I'm a fan, personally and professionally, but that wasn't a good look.

SlowlyNow
SlowlyNow

@kianabedini 

Actually, he didn't diss "'White people trying to act hard'". He said, "what bothers me is, are there young white people trying too hard?"

And the answer is "yes, there are".

I could be way off-base, but my take on that statement and general feeling is that fakeness/insincerity is lame, in whatever guise it's in. Take fashion and its cultural signifiers, and the trend of hipsters digging up old basketball jerseys out of thrift stores. I saw a friend of a friend [white dude] at a backyard BBQ session and he was wearing a pretty dingy and tore up Hornets Larry Johnson jersey. I told him I was a huge LJ fan back in the day. The dude is a lot younger than me, and I asked him how he became a LJ fan, since he probably was 5 years old when LJ was in his prime. He told me he didn't actually watch basketball... I don't know why, but it just rubbed me the wrong way. I mean, dude doesn't watch basketball, and he's wearing this janky LJ jersey??? What kind of lame ass hiptard fashion statement is that? Freaking Zoolander Derelicte? He copped some shit he didn't even believe in or know anything about.

Then you take a guy like Eddie Huang. Dude is wearing a Wu-Tang shirt. A million people off the street are gonna be like, "oh, another Asian dude trying to be black. Must be a fake dude". But if you know about the guy, read his shit, you know he grew up listening to hip-hop. He's not Bud Bundy trying to be Grandmaster B. He's Eddie Huang being Eddie Huang.
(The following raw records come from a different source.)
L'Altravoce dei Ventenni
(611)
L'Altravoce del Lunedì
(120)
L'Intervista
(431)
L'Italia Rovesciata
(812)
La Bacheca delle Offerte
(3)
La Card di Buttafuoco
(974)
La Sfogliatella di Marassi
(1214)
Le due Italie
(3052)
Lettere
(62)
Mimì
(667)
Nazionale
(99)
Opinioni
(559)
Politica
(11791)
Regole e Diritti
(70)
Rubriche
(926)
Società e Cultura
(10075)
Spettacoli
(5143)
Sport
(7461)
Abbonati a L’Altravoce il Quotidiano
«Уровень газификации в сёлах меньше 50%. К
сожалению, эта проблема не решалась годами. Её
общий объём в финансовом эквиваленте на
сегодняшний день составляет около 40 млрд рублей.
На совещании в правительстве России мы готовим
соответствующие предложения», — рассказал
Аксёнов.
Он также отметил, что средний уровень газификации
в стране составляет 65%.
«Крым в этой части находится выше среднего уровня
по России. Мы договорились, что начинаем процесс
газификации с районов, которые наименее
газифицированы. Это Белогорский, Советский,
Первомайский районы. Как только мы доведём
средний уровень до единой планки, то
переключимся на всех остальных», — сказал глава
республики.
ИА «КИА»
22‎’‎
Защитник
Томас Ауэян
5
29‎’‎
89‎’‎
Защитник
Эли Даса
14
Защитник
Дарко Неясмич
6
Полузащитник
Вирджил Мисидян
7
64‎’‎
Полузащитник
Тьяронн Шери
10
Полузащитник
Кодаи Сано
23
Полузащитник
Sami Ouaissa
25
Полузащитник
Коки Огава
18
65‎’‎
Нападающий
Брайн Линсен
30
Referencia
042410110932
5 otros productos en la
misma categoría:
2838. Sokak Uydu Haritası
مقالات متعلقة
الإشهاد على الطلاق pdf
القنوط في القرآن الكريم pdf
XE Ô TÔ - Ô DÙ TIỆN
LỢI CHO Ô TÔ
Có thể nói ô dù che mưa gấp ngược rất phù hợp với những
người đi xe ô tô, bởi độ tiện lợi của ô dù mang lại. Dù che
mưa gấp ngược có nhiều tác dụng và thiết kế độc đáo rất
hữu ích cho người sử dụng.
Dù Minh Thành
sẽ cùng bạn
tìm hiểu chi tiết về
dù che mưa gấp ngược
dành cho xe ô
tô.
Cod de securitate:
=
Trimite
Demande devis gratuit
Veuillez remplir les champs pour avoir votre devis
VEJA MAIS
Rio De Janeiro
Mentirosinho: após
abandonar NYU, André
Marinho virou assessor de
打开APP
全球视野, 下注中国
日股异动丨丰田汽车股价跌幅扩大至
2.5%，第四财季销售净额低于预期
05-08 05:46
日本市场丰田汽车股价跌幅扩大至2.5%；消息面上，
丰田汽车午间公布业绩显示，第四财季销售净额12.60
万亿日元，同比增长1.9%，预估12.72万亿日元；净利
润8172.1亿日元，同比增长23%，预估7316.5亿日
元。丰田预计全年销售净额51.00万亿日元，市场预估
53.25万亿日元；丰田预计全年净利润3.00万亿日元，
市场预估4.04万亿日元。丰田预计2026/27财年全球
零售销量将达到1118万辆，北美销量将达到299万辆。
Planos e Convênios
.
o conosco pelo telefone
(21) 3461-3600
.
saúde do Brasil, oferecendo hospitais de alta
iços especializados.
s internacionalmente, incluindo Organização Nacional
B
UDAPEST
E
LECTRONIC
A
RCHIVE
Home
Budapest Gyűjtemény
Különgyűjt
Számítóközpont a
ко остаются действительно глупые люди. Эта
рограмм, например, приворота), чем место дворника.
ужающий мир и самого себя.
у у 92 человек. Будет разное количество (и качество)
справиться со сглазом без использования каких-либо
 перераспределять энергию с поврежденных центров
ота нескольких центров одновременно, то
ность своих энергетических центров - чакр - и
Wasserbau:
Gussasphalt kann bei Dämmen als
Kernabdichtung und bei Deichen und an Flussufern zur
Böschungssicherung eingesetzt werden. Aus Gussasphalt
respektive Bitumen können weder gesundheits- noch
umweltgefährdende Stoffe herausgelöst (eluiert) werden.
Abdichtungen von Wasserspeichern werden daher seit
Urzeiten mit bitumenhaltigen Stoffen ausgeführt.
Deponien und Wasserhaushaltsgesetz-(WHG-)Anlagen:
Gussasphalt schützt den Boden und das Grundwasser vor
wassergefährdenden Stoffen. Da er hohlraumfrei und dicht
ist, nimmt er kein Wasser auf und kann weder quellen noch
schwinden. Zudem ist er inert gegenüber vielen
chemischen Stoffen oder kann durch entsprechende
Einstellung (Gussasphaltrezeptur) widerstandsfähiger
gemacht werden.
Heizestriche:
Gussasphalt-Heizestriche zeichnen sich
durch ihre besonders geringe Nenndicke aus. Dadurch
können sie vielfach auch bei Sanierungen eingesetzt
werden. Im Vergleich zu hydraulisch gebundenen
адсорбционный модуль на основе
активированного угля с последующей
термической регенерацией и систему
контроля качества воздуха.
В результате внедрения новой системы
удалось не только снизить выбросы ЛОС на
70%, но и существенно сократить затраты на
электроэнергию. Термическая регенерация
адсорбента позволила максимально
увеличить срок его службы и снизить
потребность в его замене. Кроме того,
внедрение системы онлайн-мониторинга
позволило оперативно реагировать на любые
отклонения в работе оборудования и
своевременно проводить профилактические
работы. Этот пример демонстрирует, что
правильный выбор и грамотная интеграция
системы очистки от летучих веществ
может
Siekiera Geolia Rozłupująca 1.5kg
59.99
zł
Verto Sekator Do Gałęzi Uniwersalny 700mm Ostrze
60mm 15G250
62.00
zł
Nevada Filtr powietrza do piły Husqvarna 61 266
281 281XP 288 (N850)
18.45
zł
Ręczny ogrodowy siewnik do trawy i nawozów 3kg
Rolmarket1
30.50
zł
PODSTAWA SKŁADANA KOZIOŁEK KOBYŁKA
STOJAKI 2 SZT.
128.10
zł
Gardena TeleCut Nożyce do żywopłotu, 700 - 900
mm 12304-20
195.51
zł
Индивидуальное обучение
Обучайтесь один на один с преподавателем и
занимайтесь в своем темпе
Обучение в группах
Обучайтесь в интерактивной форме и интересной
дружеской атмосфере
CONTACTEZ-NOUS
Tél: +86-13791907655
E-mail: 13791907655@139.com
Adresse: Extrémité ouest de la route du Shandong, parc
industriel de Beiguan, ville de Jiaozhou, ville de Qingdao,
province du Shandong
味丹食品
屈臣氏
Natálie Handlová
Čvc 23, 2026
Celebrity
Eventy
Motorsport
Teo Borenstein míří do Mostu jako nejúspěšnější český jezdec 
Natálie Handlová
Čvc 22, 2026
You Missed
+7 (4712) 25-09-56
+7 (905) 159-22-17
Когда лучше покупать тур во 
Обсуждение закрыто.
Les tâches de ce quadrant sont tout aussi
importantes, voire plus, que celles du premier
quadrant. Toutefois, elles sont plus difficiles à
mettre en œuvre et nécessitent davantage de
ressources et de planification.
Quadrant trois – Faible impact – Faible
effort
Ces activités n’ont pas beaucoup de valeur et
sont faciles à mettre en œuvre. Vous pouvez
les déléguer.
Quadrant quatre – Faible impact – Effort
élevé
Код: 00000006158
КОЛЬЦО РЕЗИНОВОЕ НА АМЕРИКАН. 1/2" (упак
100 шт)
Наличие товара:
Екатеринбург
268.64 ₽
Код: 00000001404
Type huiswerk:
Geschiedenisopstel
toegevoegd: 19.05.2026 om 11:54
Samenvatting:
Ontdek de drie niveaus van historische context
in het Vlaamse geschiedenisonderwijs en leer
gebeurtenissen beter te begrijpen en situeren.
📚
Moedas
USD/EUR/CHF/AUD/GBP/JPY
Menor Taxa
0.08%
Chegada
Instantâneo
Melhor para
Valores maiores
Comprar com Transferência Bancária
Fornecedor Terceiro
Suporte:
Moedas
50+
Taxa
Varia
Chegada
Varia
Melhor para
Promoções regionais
Not really sure what my point is, but EH: he's no fake, I get nothing but realness about the guy, and I love what the dude is doing. Class/power/race/ethnicity/identity issues: the dude is honest, critical, has an extremely mature viewpoint on matters. But most Americans don't get it, won't get it, and some probably even would refuse to. Dude is deep: a jester, but no clown. I just hope he stays in the game a long time.

eddie172
eddie172

@kianabedini i was joking about hipsters and how they're perceived but yea in print i can see how it looks shitty. my bad, u right.